Assuming he returned, did he accompany Lewis and Clark back to Louisville? Did he faithfully trot beside Lewis when his master visited Charlottesville and Washington? Given Seaman’s presence with Lewis on the expedition, it is plausible that he accompanied his master on his travels east in late 1806 and his return to St. Louis in 1808. If so, Seaman would have followed Lewis from coast to coast over the course of some five years; an explorer in his own right, he was one of the most widely traveled dogs in history.

If Seaman did survive the expedition and accompany Lewis on his subsequent travels, was he with Lewis on his fateful trip east in 1809? This question has intrigued people for years. If he was with Lewis, what happened to him after his master’s death at Grinder’s Stand on October 11? I recall reading a fictional account that had Seaman refusing to leave his dead master and pining away on his grave. This, of course, was an imagined end, created for its dramatic effect, with no sources cited to give it a basis in fact. Even so, could this really have been Seaman’s fate? Could the devoted canine have refused to leave Lewis, remaining with him even in death?

There’s evidence to suggest so. In 1814, the same year that the long-delayed official history of the Lewis and Clark Expedition was published, a Congregational clergyman and educator named Timothy Alden published A Collection of American Epitaphs and Inscriptions with Occasional Notes. Alden had been collecting epitaphs and inscriptions for years. For each listing he provided the source of the epitaph or inscription, stating the city and whether it was from a monument, a headstone, or something else. He collected so many that their publication spanned five volumes.

Alden was a respected man of letters. He was a member of the Massachusetts Historical Society, the New York Historical Society, and the American Antiquarian Society, three of the country’s oldest and most prestigious historical organizations. From 1808 to 1810 he worked on a catalog of the New York Historical Society’s library. He published various histories and magazines and in 1817 founded Allegheny College.4 His background suggests that he would have been scrupulous about accurately recording the information he found. “This must be distinctly understood,” as Charles Dickens tells us, “or nothing . . . can come of the story I am going to relate.”5

Entry 916 in his American Epitaphs and Inscriptions lists an interesting inscription on a dog collar in an Alexandria, Virginia, museum. It reads, “The greatest traveller of my species. My name is SEAMAN, the dog of captain Meriwether Lewis, whom I accompanied to the Pacifick ocean through the interior of the continent of North America.”6

Seaman’s collar in an Alexandria museum in 1814- proof that he survived the expedition! But the entry gets better. Alden includes a note about the collar and its owner. It reads:

“The foregoing was copied from the collar, in the Alexandria Museum, which the late gov. Lewis’s dog wore after his return from the western coast of America. The fidelity and attachment of this animal were remarkable. After the melancholy exit of gov. Lewis, his dog would not depart for a moment from his lifeless remains; and when they were deposited in the earth no gentle means could draw him from the spot of interment. He refused to take every kind of food, which was offered him, and actually pined away and died with grief upon his master’s grave!”
◆ ◆ ◆ ◆ ◆ ◆ ◆
> [Given task]: Extend the account of Seaman, Meriwether Lewis's dog, picking up right after the quoted note from Alden's collection.

> [Dataset entries]:
◆ ◆ ◆ ◆ ◆ ◆ ◆
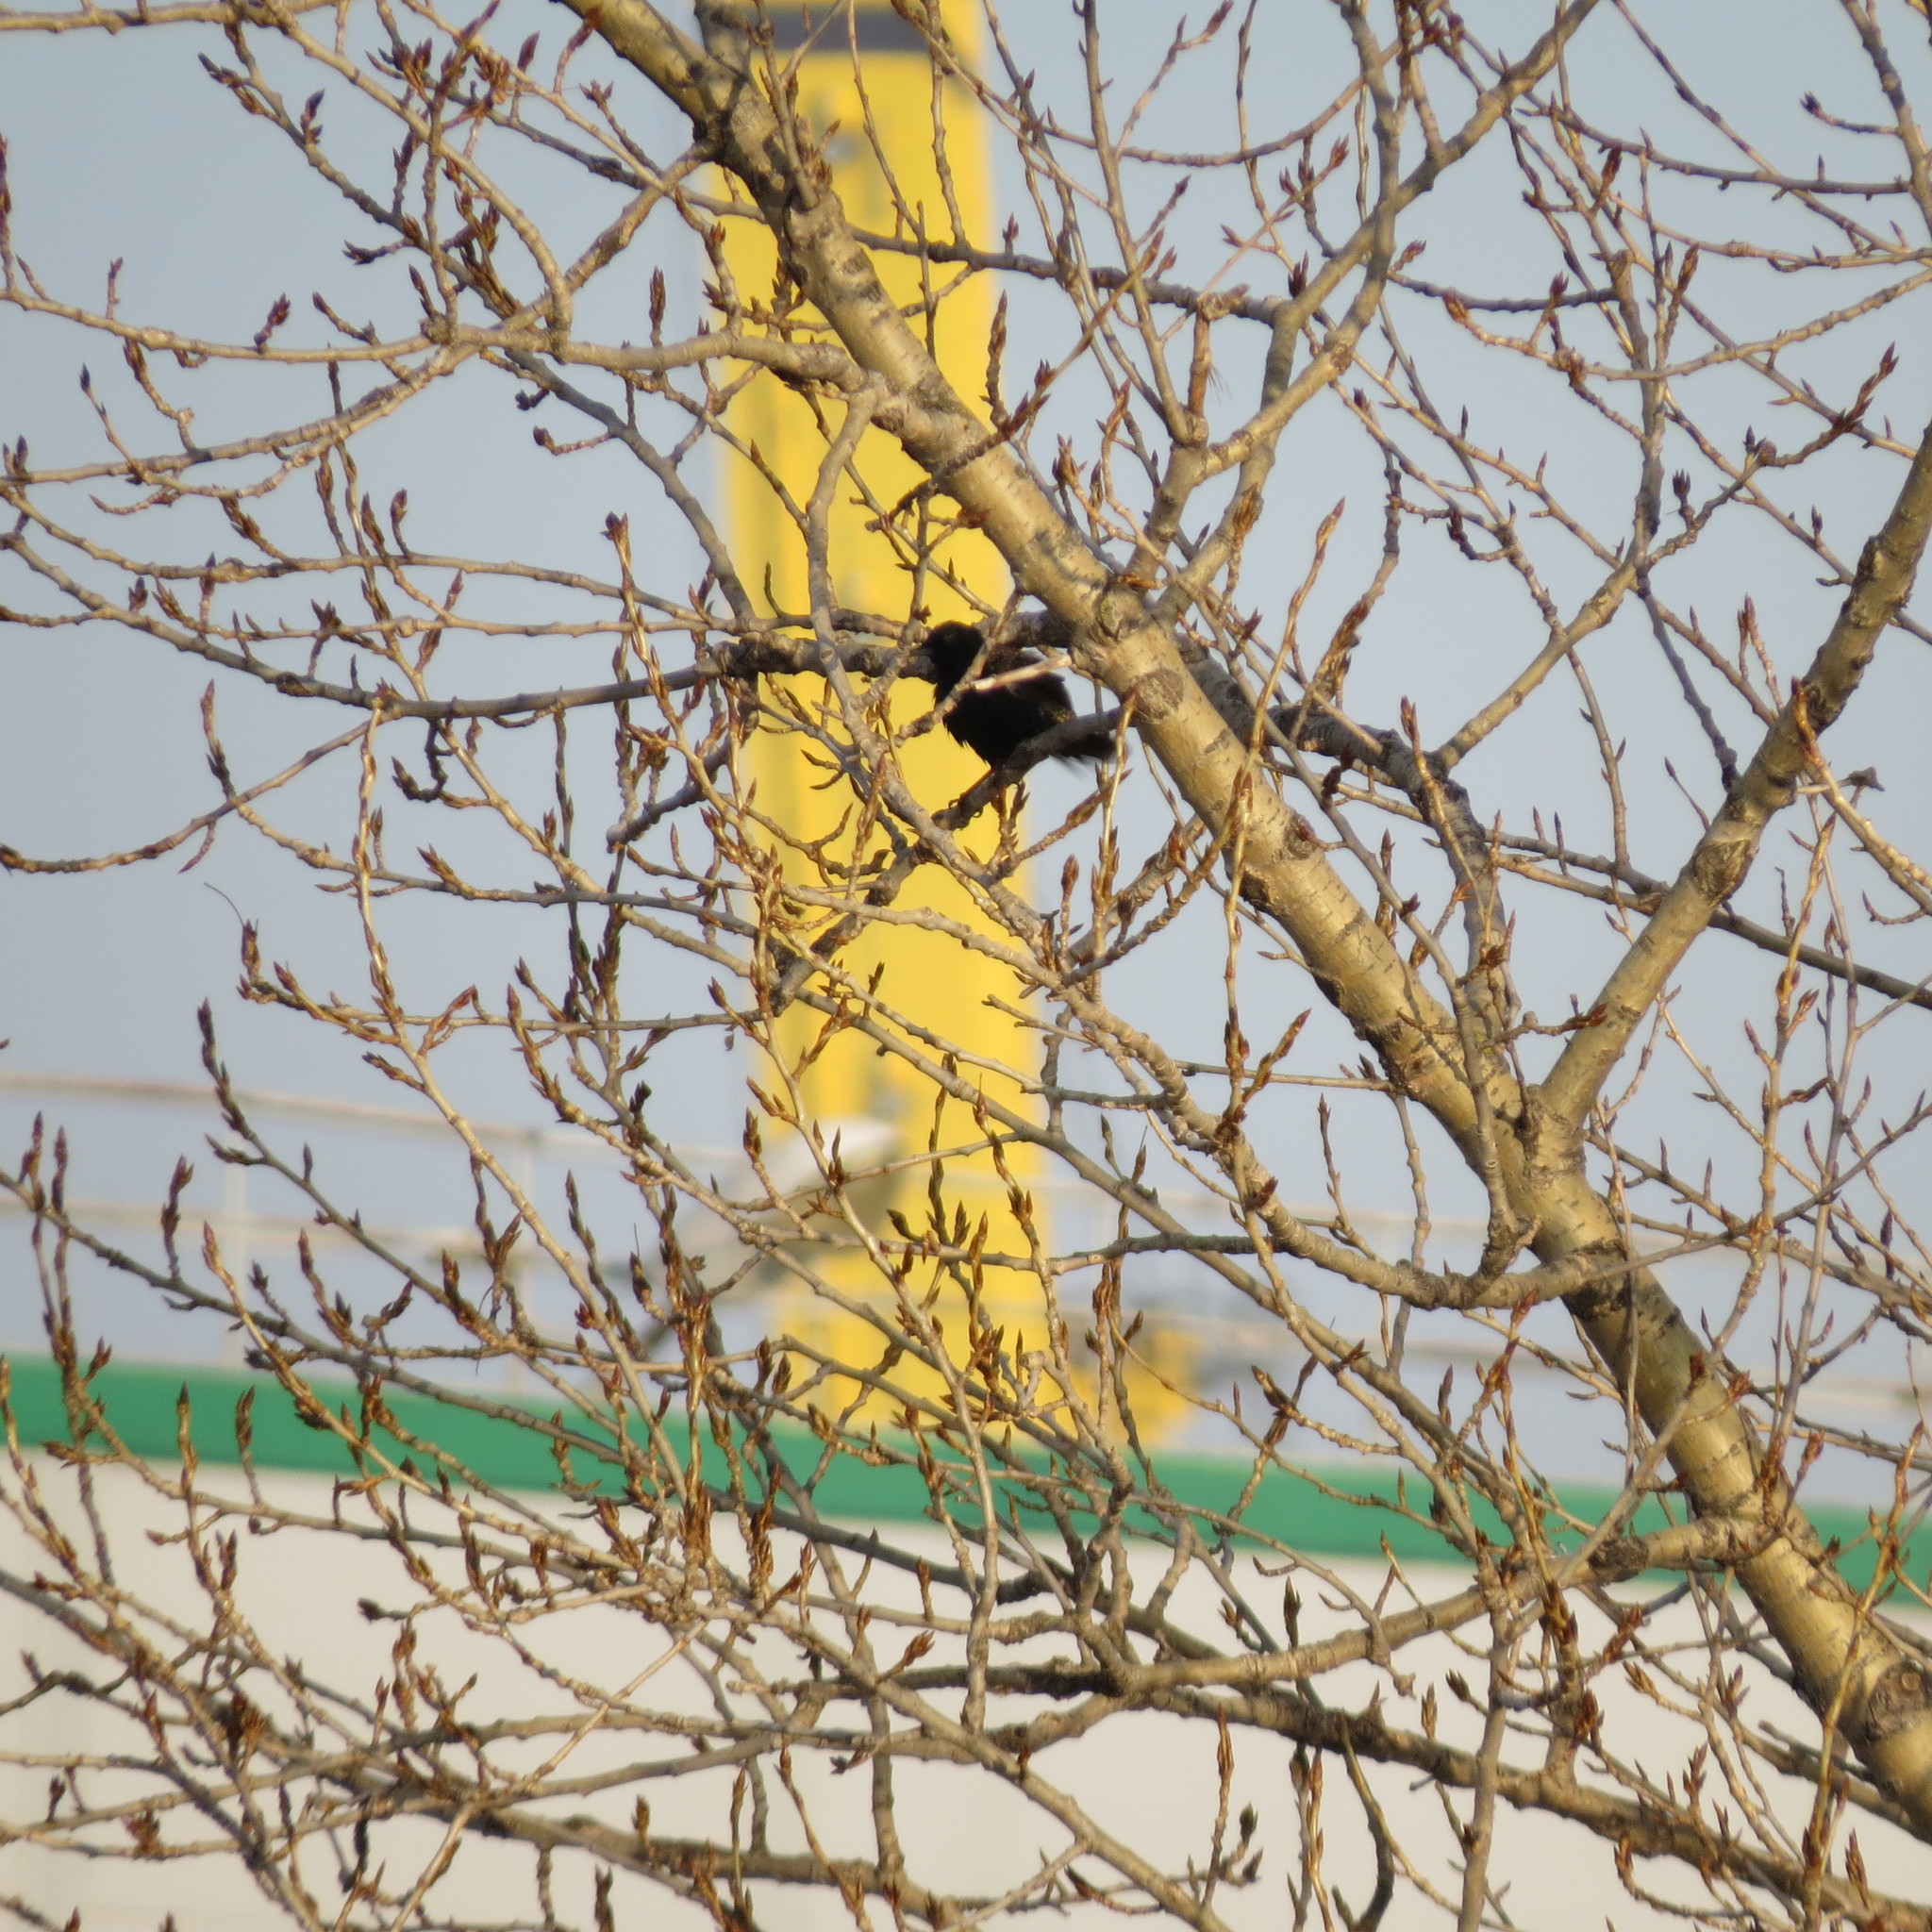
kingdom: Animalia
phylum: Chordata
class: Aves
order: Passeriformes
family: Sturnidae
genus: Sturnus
◆ ◆ ◆ ◆ ◆ ◆ ◆
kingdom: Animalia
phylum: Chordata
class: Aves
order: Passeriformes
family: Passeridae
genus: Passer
◆ ◆ ◆ ◆ ◆ ◆ ◆
> [Answer to the task]:
Here is the whole story of Seaman’s fate. He was indeed Lewis’s faithful companion to the end; refusing to leave his dead master even though it meant dying himself: the archetypal example of man’s best friend.

There is no reason to doubt Alden’s entry concerning Seaman. This information would have been collected no more than five years after Lewis’s death. There were people contemporary with Alden, including William Clark and Nicholas Biddle, the first editor of the Lewis and Clark Journals, whom he could have contacted about the accuracy of both the collar and Seaman’s fate. It’s unlikely that the collar was a hoax, for it was probably given to the museum two years before the publication, in 1814, of the Biddle edition of the Journals, when the expedition was fading from public consciousness. Apparently there was enough faith in the account that newspapers were repeating it some twenty years after the publication of American Epitaphs and Inscriptions.8

Clark the possible donor

The story’s truthfulness is further bolstered by evidence that the collar’s donor may have been none other than William Clark.

The museum that displayed Seaman’s collar almost certainly was part of a Masonic lodge-specifically, Alexandria-Washington Lodge #22 (known simply as Alexandria Lodge until 1805, when the name was changed to honor its late member George Washington). We know that by 1812 the lodge had established a museum, for on August 21 of that year lodge official Thomas Sanford wrote Clark to thank him for the “truly valuable Present made by you to our infant Museum…. We esteem them Sir as Curiosities deserving to be ranked amongst the first in our Infant Establishment.”9

The items Clark donated are not described, but one of those “Curiosities” could well have been Seaman’s collar. Given his close association with Lewis and his role in examining some of Lewis’s effects after his death, it’s certainly possible that Clark would have had the collar in his possession. Lewis and Clark were both masons, so it’s also reasonable to assume that Clark would have given this keepsake to a masonic museum.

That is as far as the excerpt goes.